* What the task requires: In this exercise, retype exactly the lines from the start of the entries through the line bearing "### ORDER BY in views", leaving every picture out.

==== Dataset records

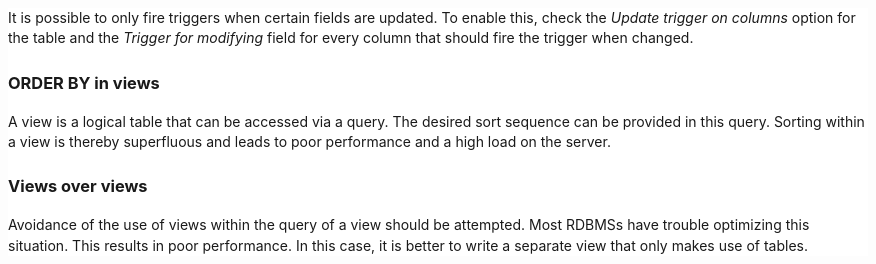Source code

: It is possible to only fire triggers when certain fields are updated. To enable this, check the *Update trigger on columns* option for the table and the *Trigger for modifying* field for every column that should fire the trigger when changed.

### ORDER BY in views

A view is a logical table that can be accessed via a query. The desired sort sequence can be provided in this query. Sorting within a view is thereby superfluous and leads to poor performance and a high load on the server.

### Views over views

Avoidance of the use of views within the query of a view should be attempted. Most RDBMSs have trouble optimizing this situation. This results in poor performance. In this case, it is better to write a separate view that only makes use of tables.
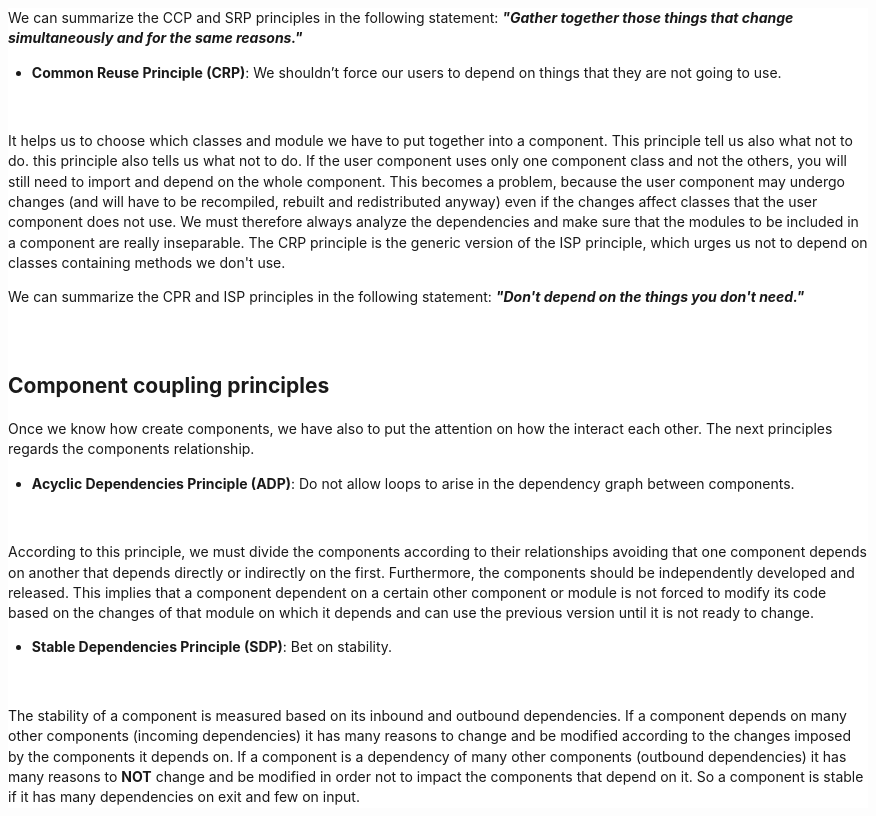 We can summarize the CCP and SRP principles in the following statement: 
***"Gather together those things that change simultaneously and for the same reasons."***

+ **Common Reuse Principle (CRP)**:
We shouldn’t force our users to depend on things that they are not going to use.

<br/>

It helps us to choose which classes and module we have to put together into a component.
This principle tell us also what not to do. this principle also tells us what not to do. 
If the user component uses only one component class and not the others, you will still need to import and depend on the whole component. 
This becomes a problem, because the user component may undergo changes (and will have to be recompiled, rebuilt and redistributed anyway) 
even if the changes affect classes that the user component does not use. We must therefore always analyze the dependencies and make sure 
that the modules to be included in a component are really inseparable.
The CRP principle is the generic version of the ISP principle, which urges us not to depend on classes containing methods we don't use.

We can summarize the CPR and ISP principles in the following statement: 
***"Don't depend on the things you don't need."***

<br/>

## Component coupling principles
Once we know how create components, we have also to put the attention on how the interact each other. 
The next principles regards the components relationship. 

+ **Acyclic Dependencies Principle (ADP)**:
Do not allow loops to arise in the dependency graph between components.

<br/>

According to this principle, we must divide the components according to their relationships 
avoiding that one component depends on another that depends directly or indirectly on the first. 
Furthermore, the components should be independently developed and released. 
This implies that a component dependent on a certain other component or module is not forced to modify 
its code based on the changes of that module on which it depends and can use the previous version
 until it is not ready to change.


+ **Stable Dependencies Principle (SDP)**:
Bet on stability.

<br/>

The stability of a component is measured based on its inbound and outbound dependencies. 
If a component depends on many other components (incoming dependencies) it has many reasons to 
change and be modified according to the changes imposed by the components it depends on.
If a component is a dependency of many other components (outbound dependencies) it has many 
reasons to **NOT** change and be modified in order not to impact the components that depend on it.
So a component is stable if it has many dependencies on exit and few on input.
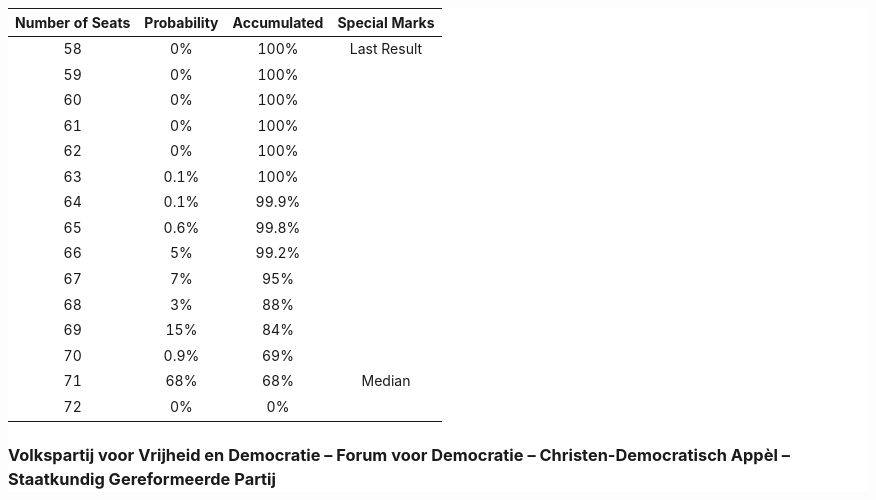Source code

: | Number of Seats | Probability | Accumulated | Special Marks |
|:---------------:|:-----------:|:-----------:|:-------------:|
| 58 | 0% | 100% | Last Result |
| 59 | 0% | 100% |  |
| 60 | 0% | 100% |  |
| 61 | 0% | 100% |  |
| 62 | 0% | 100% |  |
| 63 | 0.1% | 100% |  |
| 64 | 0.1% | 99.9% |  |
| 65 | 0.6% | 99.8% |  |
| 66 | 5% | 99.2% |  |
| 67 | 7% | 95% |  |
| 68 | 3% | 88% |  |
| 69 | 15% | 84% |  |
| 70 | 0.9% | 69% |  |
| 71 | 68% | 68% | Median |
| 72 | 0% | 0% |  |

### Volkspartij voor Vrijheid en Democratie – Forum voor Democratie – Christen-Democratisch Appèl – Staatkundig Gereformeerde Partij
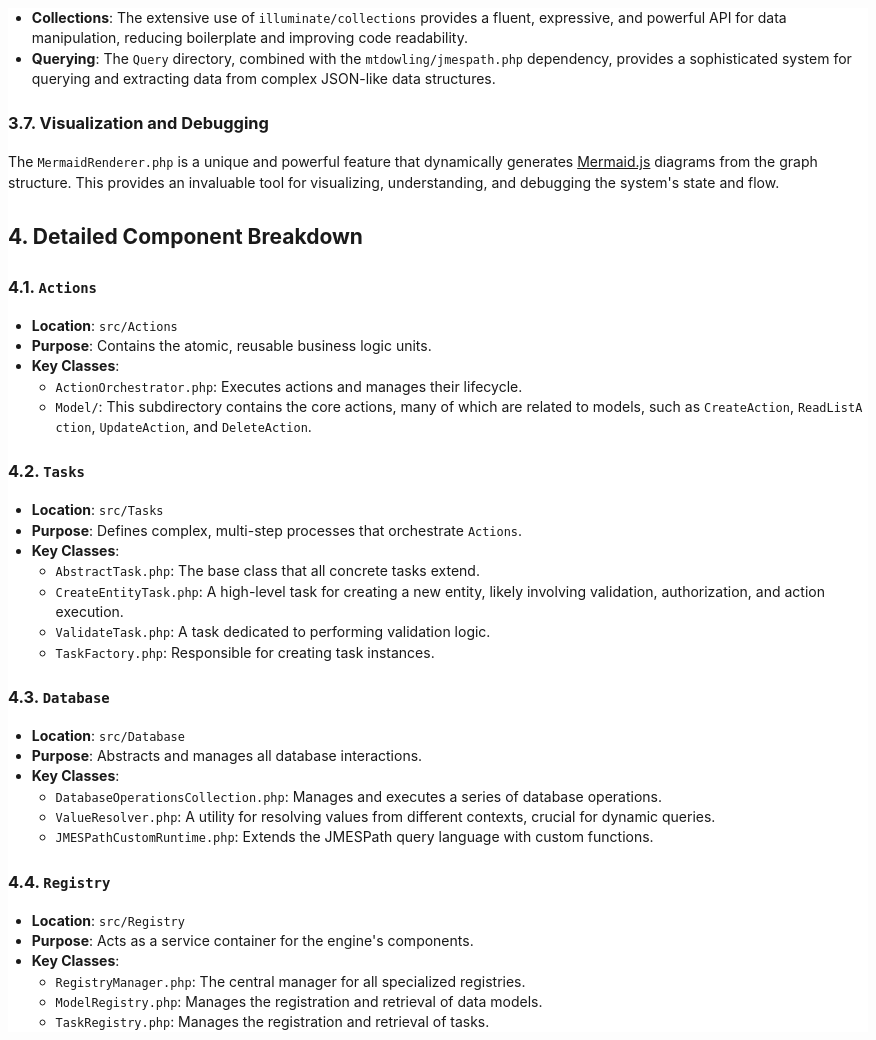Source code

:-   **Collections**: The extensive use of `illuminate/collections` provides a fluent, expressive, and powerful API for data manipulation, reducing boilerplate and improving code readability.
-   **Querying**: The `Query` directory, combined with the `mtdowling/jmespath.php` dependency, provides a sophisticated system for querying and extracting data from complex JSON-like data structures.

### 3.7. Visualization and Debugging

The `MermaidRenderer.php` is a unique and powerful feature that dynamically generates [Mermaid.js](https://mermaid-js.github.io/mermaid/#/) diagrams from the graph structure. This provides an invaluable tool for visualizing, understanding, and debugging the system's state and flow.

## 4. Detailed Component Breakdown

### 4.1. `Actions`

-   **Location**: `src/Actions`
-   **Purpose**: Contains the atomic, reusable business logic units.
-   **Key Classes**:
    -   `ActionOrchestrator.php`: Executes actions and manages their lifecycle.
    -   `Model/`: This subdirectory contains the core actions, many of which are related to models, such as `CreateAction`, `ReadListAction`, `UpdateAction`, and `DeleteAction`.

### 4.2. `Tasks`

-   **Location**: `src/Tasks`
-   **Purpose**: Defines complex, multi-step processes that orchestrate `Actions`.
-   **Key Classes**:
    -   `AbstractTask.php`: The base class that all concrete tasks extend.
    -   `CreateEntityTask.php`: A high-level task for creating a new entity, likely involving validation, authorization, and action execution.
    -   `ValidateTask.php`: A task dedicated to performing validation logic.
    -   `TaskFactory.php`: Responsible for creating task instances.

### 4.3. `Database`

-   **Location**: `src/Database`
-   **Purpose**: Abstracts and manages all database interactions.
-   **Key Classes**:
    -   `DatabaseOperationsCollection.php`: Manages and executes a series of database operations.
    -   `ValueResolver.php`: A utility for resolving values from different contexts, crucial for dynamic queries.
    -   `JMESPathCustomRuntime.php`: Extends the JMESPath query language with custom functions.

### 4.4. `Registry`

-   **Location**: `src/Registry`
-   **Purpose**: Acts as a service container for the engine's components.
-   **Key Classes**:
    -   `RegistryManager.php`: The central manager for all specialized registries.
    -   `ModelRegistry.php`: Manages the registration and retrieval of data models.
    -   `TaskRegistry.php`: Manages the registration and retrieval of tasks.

========

* Written solution:
Source code

: It is possible to only fire triggers when certain fields are updated. To enable this, check the *Update trigger on columns* option for the table and the *Trigger for modifying* field for every column that should fire the trigger when changed.

### ORDER BY in views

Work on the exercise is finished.